Copy word for word the part of the text on async handlers and input binding that opens with "When an async" and closes with "event loop free.".

TEXT PROVIDED ->
● ● ● ●
When an async handler is used with input, output, inject_reader, or inject_writer, all blocking database operations are automatically executed in a worker thread via asyncio.to_thread(), keeping the event loop free.

The trigger decorator explicitly rejects async handlers with a ConfigurationError because PollTrigger.run() is synchronous and calling an async handler without await would silently produce an unawaited coroutine.

Input Binding Modes¶

The input decorator operates in two mutually exclusive modes. Exactly one of pk or query must be provided.

Mode	Parameter	Returns	Use When
Row lookup	`pk=`	`dict \\| None`	You need a single row by primary key
SQL query	`query=`	`list[dict]`	You need multiple rows or custom SQL

Both pk and params accept either a static dict or a callable that resolves values from other handler parameters at invocation time.
● ● ● ●
(Saved data entries)
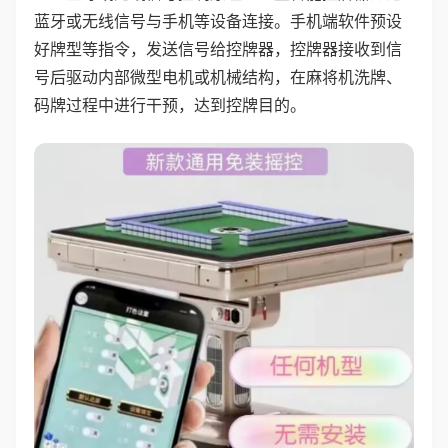
蓝牙或无线信号与手机等设备连接。手机端软件预设
好牌型等指令，发送信号给控牌器，控牌器接收到信
号后驱动内部微型电机或机械结构，在麻将机洗牌、
码牌过程中进行干预，达到控牌目的。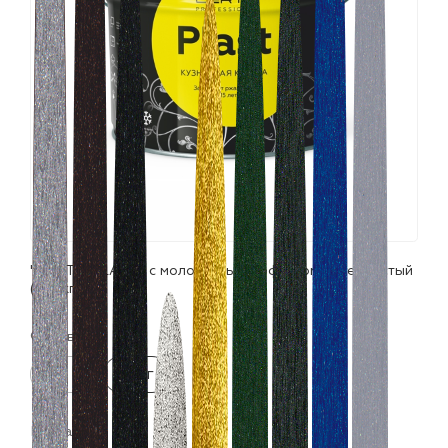
лаки и эмали
"CERTA-PLAST" с молотковым эффектом серебристый
(10,0кг)
Фасовка:
0.8 кг
10 кг
Цвета: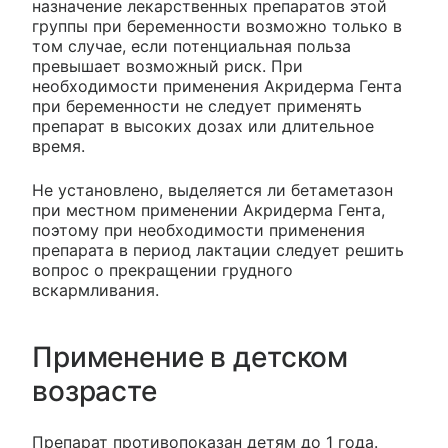
назначение лекарственных препаратов этой
группы при беременности возможно только в
том случае, если потенциальная польза
превышает возможный риск. При
необходимости применения Акридерма Гента
при беременности не следует применять
препарат в высоких дозах или длительное
время.
Не установлено, выделяется ли бетаметазон
при местном применении Акридерма Гента,
поэтому при необходимости применения
препарата в период лактации следует решить
вопрос о прекращении грудного
вскармливания.
Применение в детском
возрасте
Препарат противопоказан детям до 1 года.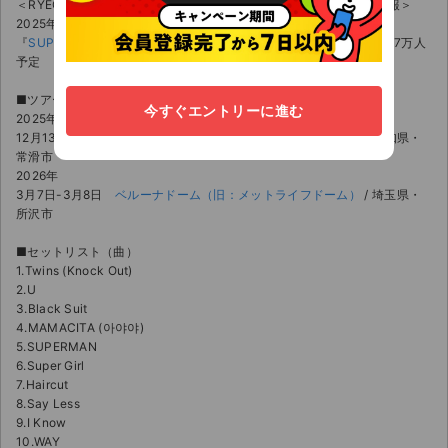
＜RYEOWOOK（リョウク／SUPER JUNIOR）過去のコンサート情報＞
2025年-2026年
『
SUPER JUNIOR 20th Anniversary TOUR
in JAPAN
』総動員数約7万人
予定
■ツアー日程・会場
今すぐエントリーに進む
2025年
12月13日-12月14日
愛知県国際展示場（AICHI SKY EXPO）
/ 愛知県・
常滑市
2026年
3月7日-3月8日
ベルーナドーム（旧：メットライフドーム）
/ 埼玉県・
所沢市
■セットリスト（曲）
1.Twins (Knock Out)
2.U
3.Black Suit
4.MAMACITA (아야야)
5.SUPERMAN
6.Super Girl
7.Haircut
8.Say Less
9.I Know
10.WAY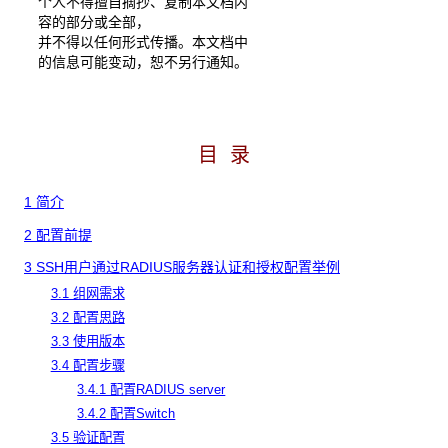
个人不得擅自摘抄、复制本文档内
容的部分或全部，
并不得以任何形式传播。本文档中
的信息可能变动，恕不另行通知。
目 录
1 简介
2 配置前提
3 SSH用户通过RADIUS服务器认证和授权配置举例
3.1 组网需求
3.2 配置思路
3.3 使用版本
3.4 配置步骤
3.4.1 配置RADIUS server
3.4.2 配置Switch
3.5 验证配置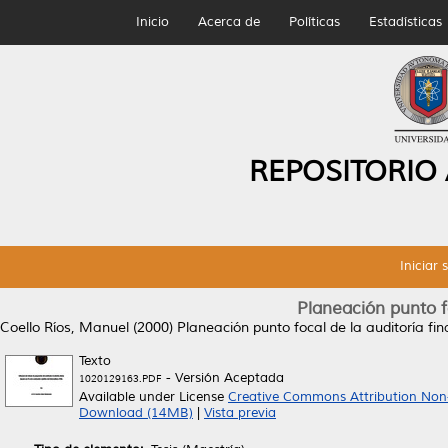
Inicio
Acerca de
Políticas
Estadísticas
REPOSITORIO
Iniciar 
Planeación punto fo
Coello Ríos, Manuel
(2000)
Planeación punto focal de la auditoría fin
Texto
- Versión Aceptada
1020129163.PDF
Available under License
Creative Commons Attribution Non
Download (14MB)
|
Vista previa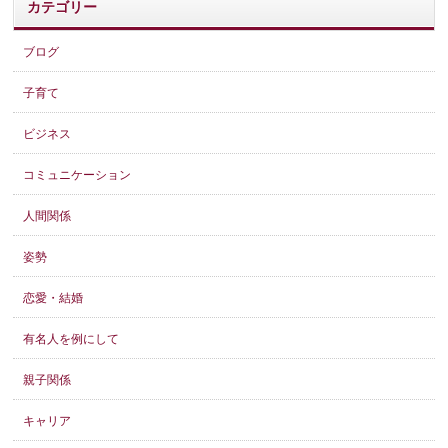
カテゴリー
ブログ
子育て
ビジネス
コミュニケーション
人間関係
姿勢
恋愛・結婚
有名人を例にして
親子関係
キャリア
● ● ● ●
FINAL ANSWER ->
When an async handler is used with input, output, inject_reader, or inject_writer, all blocking database operations are automatically executed in a worker thread via asyncio.to_thread(), keeping the event loop free.